Reproduce the lines below verbatim, starting at the line that contains "Follow every image" and stopping after the line that contains "0.569922, 0.816376, 0.060519]]".

— DATA EXTRACTS —
☆ ☆ ☆ ☆

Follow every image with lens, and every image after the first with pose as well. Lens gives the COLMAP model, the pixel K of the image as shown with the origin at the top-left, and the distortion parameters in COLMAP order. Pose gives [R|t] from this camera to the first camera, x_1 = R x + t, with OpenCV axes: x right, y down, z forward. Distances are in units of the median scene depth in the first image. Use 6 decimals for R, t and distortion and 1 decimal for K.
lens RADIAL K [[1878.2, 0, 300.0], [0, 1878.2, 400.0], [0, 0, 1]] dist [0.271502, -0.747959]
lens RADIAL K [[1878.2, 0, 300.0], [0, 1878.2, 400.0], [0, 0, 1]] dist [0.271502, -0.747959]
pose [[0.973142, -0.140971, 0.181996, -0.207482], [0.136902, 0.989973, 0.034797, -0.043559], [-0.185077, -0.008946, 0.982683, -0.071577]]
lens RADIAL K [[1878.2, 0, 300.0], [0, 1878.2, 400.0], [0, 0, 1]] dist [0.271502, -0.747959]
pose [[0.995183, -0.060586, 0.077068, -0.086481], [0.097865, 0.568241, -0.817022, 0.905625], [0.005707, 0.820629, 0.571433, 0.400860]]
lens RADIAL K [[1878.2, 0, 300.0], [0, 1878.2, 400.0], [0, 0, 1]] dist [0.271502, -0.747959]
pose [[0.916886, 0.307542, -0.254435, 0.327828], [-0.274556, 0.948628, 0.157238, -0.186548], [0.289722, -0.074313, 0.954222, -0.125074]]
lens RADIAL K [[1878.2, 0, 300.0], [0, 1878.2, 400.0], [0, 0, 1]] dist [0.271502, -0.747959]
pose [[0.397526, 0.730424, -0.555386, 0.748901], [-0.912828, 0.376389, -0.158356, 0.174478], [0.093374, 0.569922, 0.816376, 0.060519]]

☆ ☆ ☆ ☆

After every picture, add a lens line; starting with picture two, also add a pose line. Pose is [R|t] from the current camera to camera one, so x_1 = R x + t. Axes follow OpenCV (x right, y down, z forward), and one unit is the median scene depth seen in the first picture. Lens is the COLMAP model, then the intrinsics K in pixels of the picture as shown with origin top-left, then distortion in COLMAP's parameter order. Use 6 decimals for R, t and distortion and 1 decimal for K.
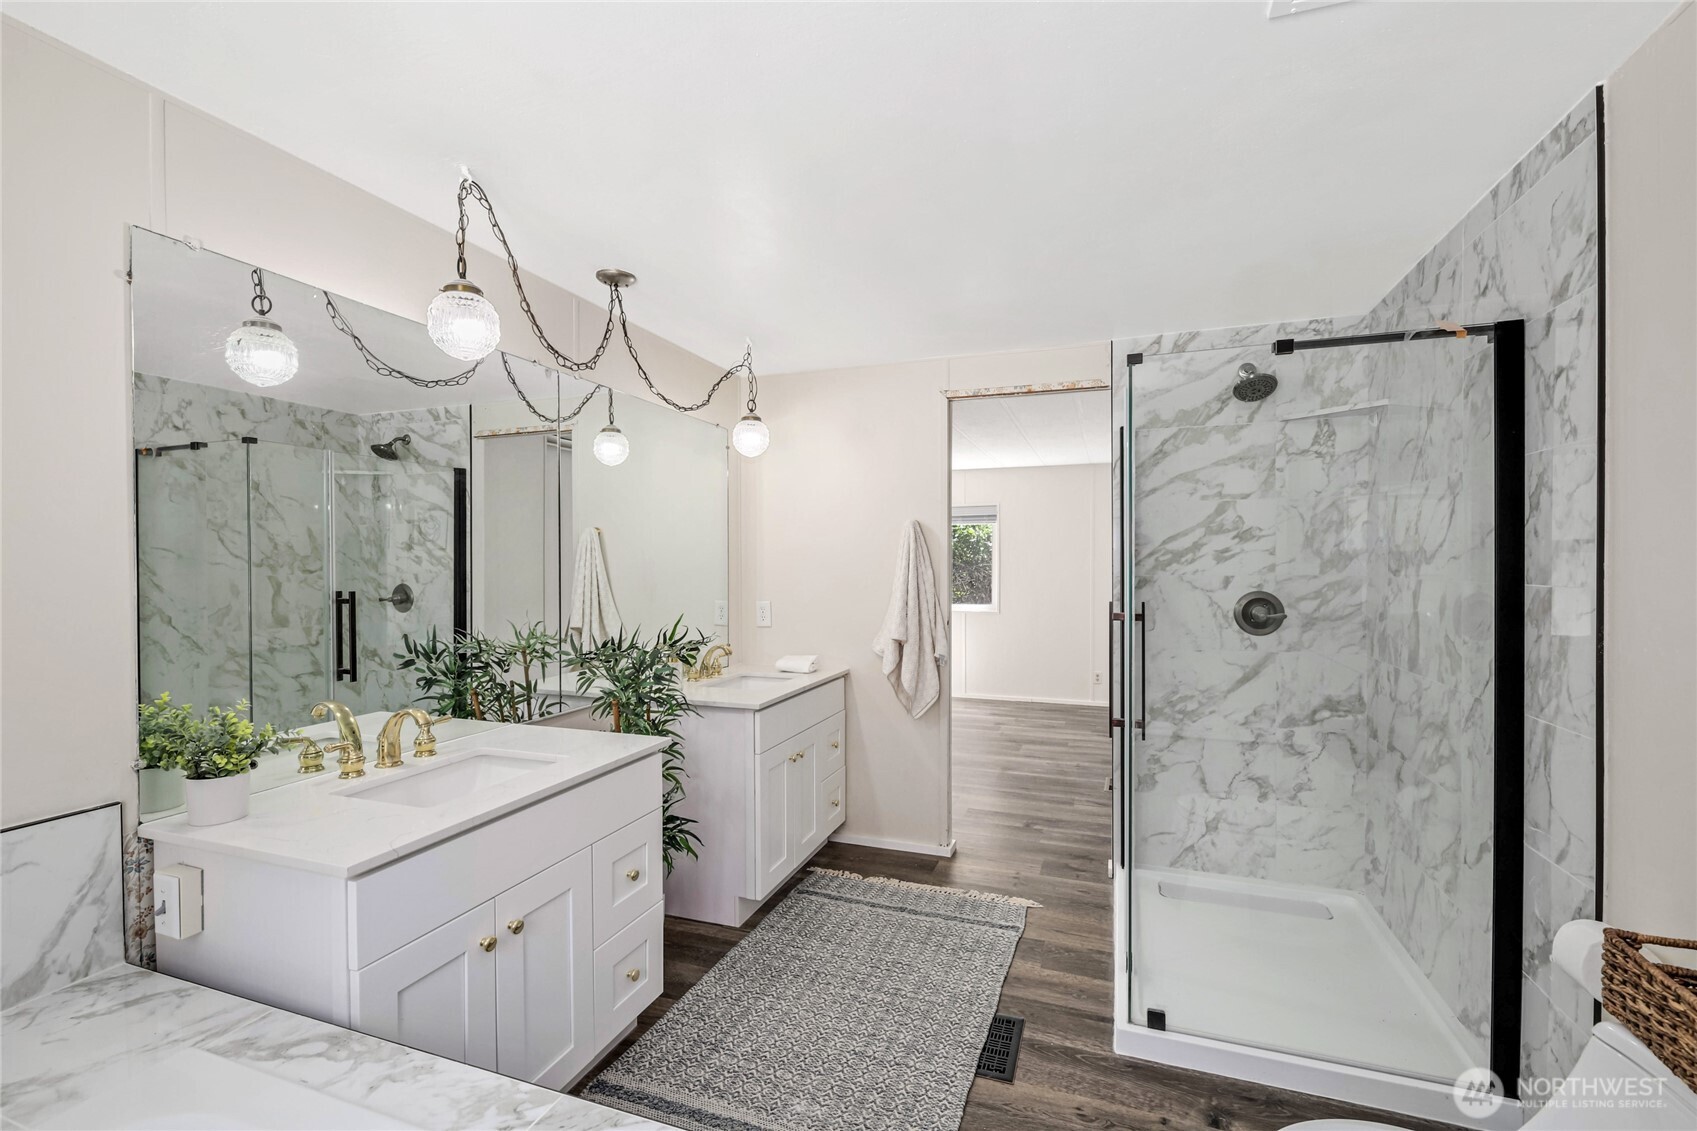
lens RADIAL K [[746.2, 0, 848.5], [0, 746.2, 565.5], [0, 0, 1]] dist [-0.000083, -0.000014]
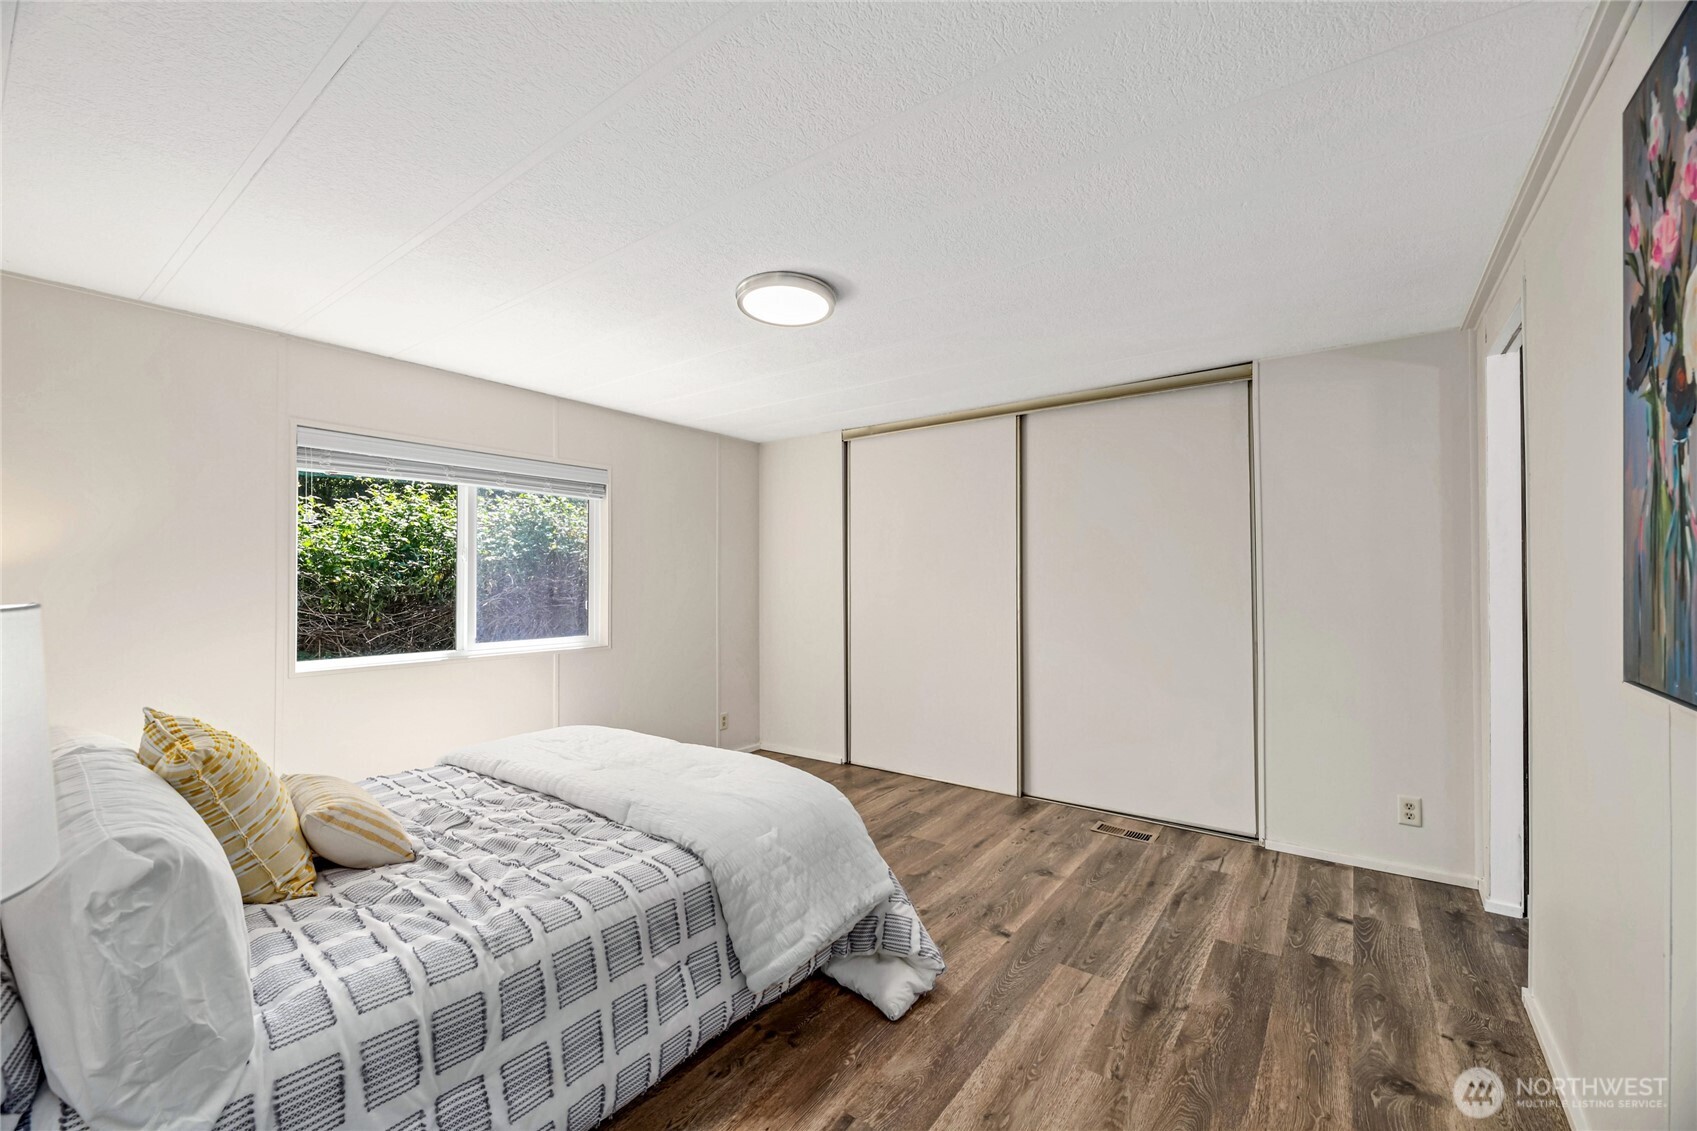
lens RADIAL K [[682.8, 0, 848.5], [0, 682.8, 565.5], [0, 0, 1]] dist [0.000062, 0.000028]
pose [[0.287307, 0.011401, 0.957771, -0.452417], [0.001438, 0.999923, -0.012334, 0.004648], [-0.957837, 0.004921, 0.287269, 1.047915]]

☆ ☆ ☆ ☆

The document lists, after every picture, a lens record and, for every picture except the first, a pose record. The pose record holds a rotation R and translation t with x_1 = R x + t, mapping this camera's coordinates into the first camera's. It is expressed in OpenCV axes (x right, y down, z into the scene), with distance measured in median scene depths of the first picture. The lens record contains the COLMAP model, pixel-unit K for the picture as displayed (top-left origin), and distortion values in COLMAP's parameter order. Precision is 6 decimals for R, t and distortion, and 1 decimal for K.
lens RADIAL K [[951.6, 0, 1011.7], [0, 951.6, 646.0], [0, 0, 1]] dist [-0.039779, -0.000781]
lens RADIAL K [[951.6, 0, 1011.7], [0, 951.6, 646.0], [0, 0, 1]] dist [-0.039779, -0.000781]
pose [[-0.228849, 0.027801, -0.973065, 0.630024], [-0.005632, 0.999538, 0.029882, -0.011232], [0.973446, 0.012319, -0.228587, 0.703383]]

☆ ☆ ☆ ☆

— EXPECTED OUTPUT —
Follow every image with lens, and every image after the first with pose as well. Lens gives the COLMAP model, the pixel K of the image as shown with the origin at the top-left, and the distortion parameters in COLMAP order. Pose gives [R|t] from this camera to the first camera, x_1 = R x + t, with OpenCV axes: x right, y down, z forward. Distances are in units of the median scene depth in the first image. Use 6 decimals for R, t and distortion and 1 decimal for K.
lens RADIAL K [[1878.2, 0, 300.0], [0, 1878.2, 400.0], [0, 0, 1]] dist [0.271502, -0.747959]
lens RADIAL K [[1878.2, 0, 300.0], [0, 1878.2, 400.0], [0, 0, 1]] dist [0.271502, -0.747959]
pose [[0.973142, -0.140971, 0.181996, -0.207482], [0.136902, 0.989973, 0.034797, -0.043559], [-0.185077, -0.008946, 0.982683, -0.071577]]
lens RADIAL K [[1878.2, 0, 300.0], [0, 1878.2, 400.0], [0, 0, 1]] dist [0.271502, -0.747959]
pose [[0.995183, -0.060586, 0.077068, -0.086481], [0.097865, 0.568241, -0.817022, 0.905625], [0.005707, 0.820629, 0.571433, 0.400860]]
lens RADIAL K [[1878.2, 0, 300.0], [0, 1878.2, 400.0], [0, 0, 1]] dist [0.271502, -0.747959]
pose [[0.916886, 0.307542, -0.254435, 0.327828], [-0.274556, 0.948628, 0.157238, -0.186548], [0.289722, -0.074313, 0.954222, -0.125074]]
lens RADIAL K [[1878.2, 0, 300.0], [0, 1878.2, 400.0], [0, 0, 1]] dist [0.271502, -0.747959]
pose [[0.397526, 0.730424, -0.555386, 0.748901], [-0.912828, 0.376389, -0.158356, 0.174478], [0.093374, 0.569922, 0.816376, 0.060519]]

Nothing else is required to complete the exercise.